Suri’s work was inspired by the actual death of Vishnu, a man who had lived and died on the steps of the author’s childhood home in Bombay. The Death of Vishnu depicts the slow, poignant demise of the title character, an odd-job man whose limp body lies motionless on the landing as the intertwined lives of the building’s inhabitants unfold around him. The light shining through the windows plays on Vishnu’s face as it “passes through his closed eyelids and whispers his past to him,” during his final ascension of the apartment stairs. As his old, weak frame rises into the air above, “the spell of gravity is broken, all the scents he has smelled are upon him, blending together to form a new aroma,” and his body changes into something liquid and luminous. He turns into his namesake, the god Vishnu. According to Hindu mythology, whenever there is an imbalance between good and evil, Vishnu, “the preserver,” is born to re-establish order. The deity of Vishnu has emerged from the old man’s body to sort out the emotions flying through the apartment block, which are completely out of equilibrium. Suri explores the deeper workings of human nature as he approaches an electrifying catharsis of illumination, love, and loss.

Suri’s prose, with its glowing, sensual language and powerful imagery, fluidly draws readers into the mystical world of the gods, with its potent, spicy-sweet scents: “The perfume is so thick and potent that he can feel it press against his face. Except that now it is the earth his nostrils are pressed against, earth that is wet and aromatic, earth that smells sweet and loamy…it is the land, it is fertility…it is an aroma he has never smelled before, but recognizes instantly”

Suri has called the Bombay apartment building in The Death of Vishnu a microcosm for the ethno-political map of India.

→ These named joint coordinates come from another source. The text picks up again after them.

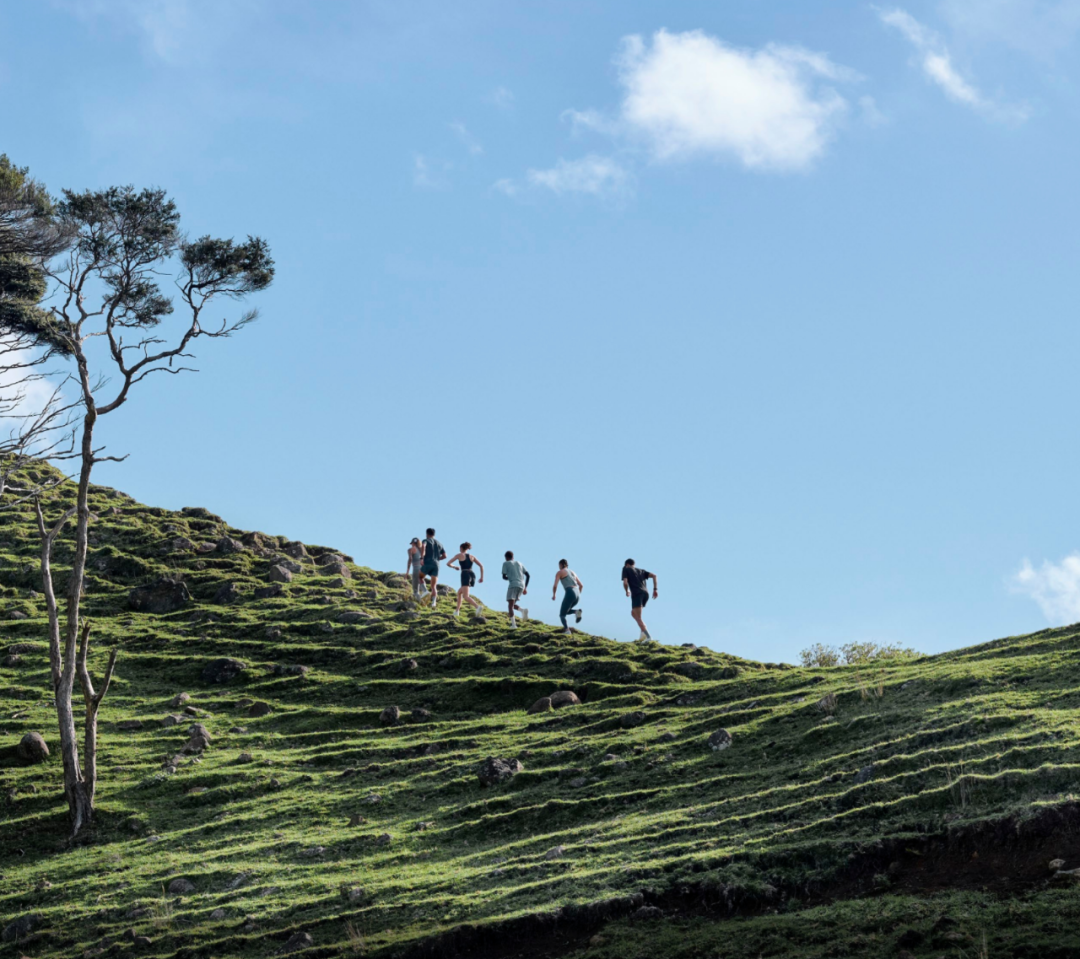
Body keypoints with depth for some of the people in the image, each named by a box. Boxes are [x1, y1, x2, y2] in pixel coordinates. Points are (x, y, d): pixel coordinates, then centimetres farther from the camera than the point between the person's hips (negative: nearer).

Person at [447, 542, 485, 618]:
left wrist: (454, 567, 32)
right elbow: (481, 565, 12)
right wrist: (482, 577, 13)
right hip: (472, 575, 6)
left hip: (465, 575, -6)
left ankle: (478, 606, -43)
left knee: (466, 597, -18)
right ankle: (457, 611, 25)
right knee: (459, 592, 27)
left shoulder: (459, 555, 10)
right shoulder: (472, 556, 21)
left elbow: (448, 564, 11)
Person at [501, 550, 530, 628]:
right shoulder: (519, 564, 23)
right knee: (512, 604, 17)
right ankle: (523, 610, -12)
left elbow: (504, 576, 2)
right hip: (521, 586, 5)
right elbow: (527, 575, 17)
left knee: (511, 605, -8)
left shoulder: (505, 564, 8)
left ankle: (513, 624, -26)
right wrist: (525, 588, 19)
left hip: (513, 585, -5)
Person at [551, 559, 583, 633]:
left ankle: (567, 630, -22)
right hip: (577, 595, 6)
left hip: (570, 594, -6)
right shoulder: (572, 572, 27)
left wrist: (553, 595, 17)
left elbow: (555, 586, -1)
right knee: (565, 611, 25)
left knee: (562, 615, 4)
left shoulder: (559, 572, 7)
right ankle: (576, 612, -7)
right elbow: (581, 585, 26)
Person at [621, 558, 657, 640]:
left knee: (638, 618, -9)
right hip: (645, 594, 6)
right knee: (633, 613, 22)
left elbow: (625, 583, 1)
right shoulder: (641, 571, 30)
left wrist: (627, 591, 21)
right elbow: (654, 575, 15)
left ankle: (648, 636, -26)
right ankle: (643, 632, 3)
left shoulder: (626, 569, 16)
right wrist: (655, 590, 10)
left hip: (636, 594, -6)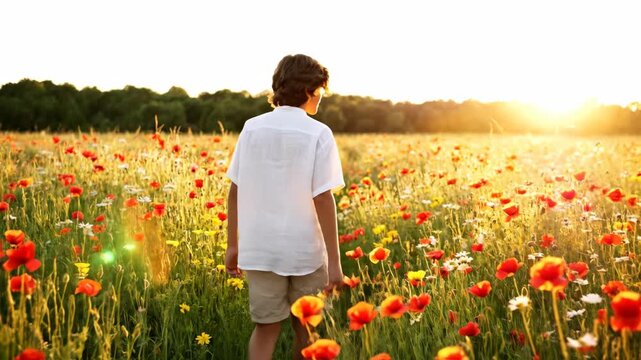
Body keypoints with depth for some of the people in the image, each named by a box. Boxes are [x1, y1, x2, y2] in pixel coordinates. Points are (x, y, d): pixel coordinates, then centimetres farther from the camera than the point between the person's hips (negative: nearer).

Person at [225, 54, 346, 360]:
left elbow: (235, 192, 3)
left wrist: (232, 245, 11)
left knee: (265, 328, 11)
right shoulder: (318, 134, -9)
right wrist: (334, 262, -12)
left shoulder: (252, 128, 2)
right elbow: (322, 200, -14)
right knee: (305, 329, 14)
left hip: (260, 249, 3)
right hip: (305, 251, -3)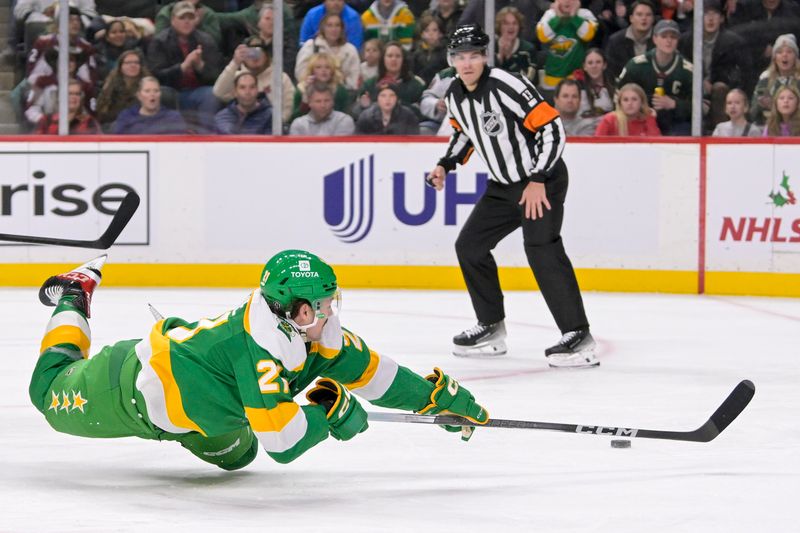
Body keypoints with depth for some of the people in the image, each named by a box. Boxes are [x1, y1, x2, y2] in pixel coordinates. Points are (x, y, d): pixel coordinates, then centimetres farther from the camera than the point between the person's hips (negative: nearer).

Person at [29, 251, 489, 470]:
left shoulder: (317, 333, -18)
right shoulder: (259, 351, -41)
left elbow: (370, 371, -7)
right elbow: (282, 444, -40)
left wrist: (442, 396, -8)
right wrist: (330, 412, -28)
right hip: (136, 387, -7)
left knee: (236, 454, 29)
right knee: (50, 395, 19)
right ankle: (72, 303, 41)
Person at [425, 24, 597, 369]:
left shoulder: (506, 86, -23)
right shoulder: (455, 96, 2)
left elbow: (552, 128, -24)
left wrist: (538, 181, -26)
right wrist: (446, 165, 9)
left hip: (543, 179, -9)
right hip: (503, 185, 9)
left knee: (541, 247, -23)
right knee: (470, 245, 7)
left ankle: (578, 336, -23)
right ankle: (491, 328, 19)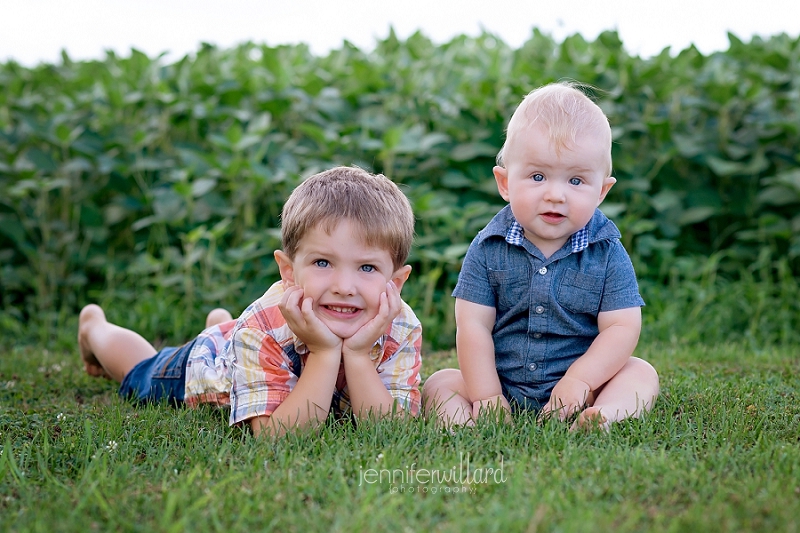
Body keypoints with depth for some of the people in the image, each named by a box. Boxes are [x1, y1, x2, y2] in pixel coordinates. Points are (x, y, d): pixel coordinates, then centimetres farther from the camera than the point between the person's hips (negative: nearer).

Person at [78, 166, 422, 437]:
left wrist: (357, 353, -54)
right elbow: (274, 435, -49)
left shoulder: (400, 329, -37)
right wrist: (325, 352, -56)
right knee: (140, 374, 29)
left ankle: (220, 322, 65)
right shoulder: (262, 327, -46)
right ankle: (94, 327, 56)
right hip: (203, 363, -3)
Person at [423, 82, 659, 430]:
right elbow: (473, 326, -9)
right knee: (439, 385, -14)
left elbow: (622, 328, -10)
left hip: (577, 381, 0)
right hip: (501, 384, 0)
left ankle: (602, 418, -41)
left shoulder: (607, 253, -6)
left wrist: (580, 380, -22)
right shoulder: (488, 248, -6)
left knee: (641, 374, -18)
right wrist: (486, 396, -17)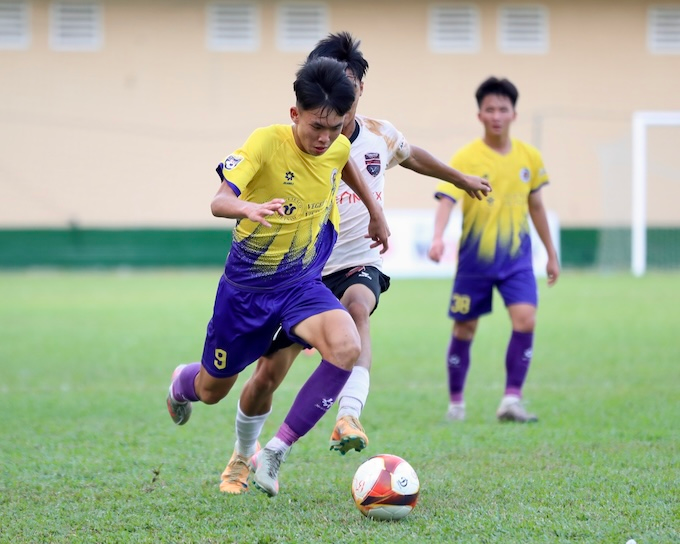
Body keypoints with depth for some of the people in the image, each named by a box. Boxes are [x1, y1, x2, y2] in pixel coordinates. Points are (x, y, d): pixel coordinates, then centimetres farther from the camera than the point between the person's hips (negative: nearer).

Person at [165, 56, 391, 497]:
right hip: (246, 284, -3)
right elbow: (219, 201, -37)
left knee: (346, 348, -29)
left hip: (303, 285, 3)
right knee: (212, 390, 15)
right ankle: (181, 384, 56)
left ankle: (277, 451, -18)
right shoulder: (268, 142, -24)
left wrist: (376, 211, 24)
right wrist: (246, 208, -58)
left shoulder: (338, 147, -8)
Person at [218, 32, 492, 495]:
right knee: (269, 373, -1)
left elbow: (413, 157, 24)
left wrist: (461, 179, 39)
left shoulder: (382, 137, 0)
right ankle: (242, 457, 28)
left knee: (357, 306, -35)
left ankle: (349, 418, -45)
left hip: (358, 265, 1)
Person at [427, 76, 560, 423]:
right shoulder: (466, 158, -10)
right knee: (464, 330, 5)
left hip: (517, 257, 2)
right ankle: (455, 404, 21)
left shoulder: (529, 157, 4)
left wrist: (551, 253, 20)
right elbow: (446, 200, -22)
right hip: (475, 258, -2)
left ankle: (511, 401, -11)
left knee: (525, 320, -17)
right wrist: (438, 238, -41)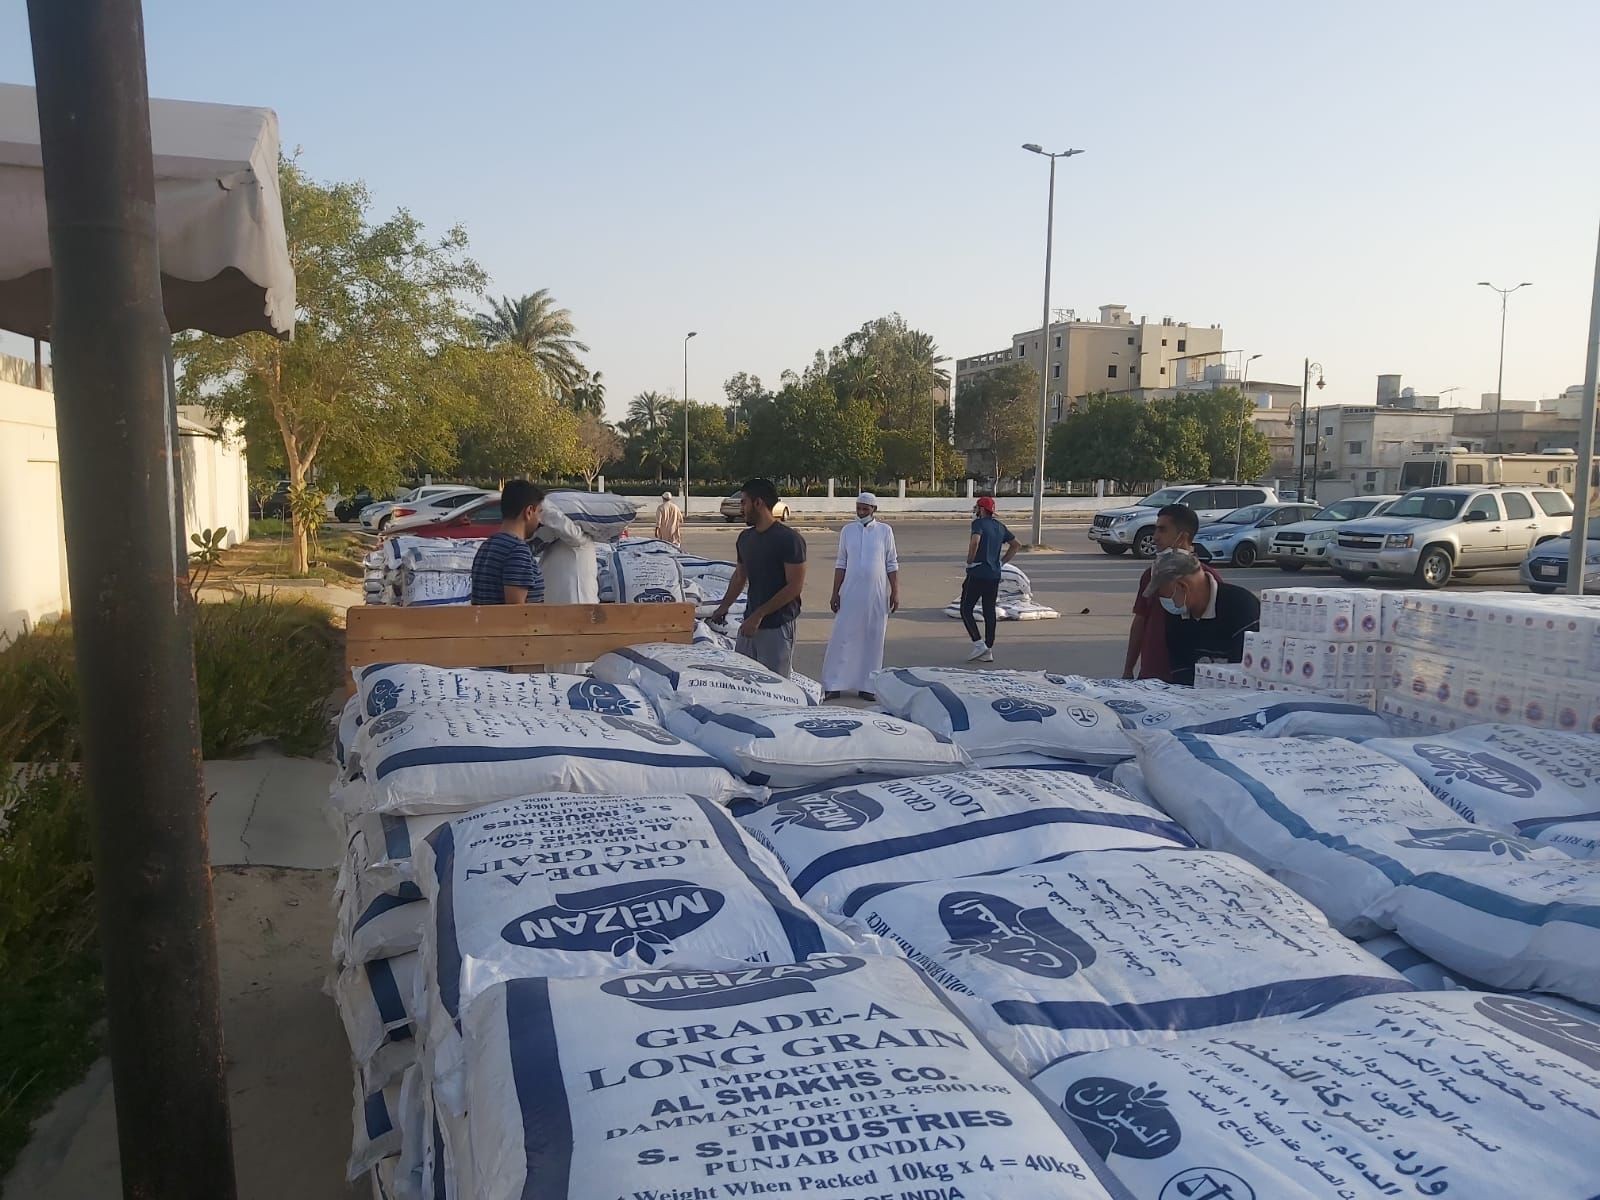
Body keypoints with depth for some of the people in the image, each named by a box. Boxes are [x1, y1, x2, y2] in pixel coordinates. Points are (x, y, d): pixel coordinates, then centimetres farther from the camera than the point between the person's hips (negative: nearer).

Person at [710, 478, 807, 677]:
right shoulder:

The novel chronicles several relationships within the building: a pair of feuding housewives, a bereaved widower who lives in his own past, lovesick teenagers, and a Muslim couple whose marriage is failing fast. By focusing the chapters of his novel on how these different characters interact with one another and with Vishnu, Suri is able to show how religion, death, faith, and unexpected changes all work together to define each person’s individuality.

Religious issues distress several of Suri’s characters, including the Hindu Asrani family on the first floor and the Muslim Jalals on the second. Kavita, the beautiful, teenage Asrani daughter, must choose between the high-class Hindu engineer her parents have selected for her, and her true love, Salim Jalal. Kavita and Salim’s secret relationship places a huge strain on the entire apartment community. Vishnu agrees to become their “alerter,” and shares vicariously in the dangerous lust and innocent beauty of first-time love.

Meanwhile, Salim’s father, Ahmed Jalal, in his deep effort to understand the obstinacy and hysteria of religion, is determined to experience “this thing they call faith.” Rejecting his intellectualism in favor of enlightenment, he begins to leave his wife at night and sleep wrapped up in the calm darkness of Vishnu’s body. It is at these points in The Death of Vishnu that Suri’s novel crosses the threshold between awesome and extraordinary. Suri’s detailed account of Jalal’s vision of Vishnu is so exquisitely crafted that it almost seems to be an out-of-body experience for the reader as well.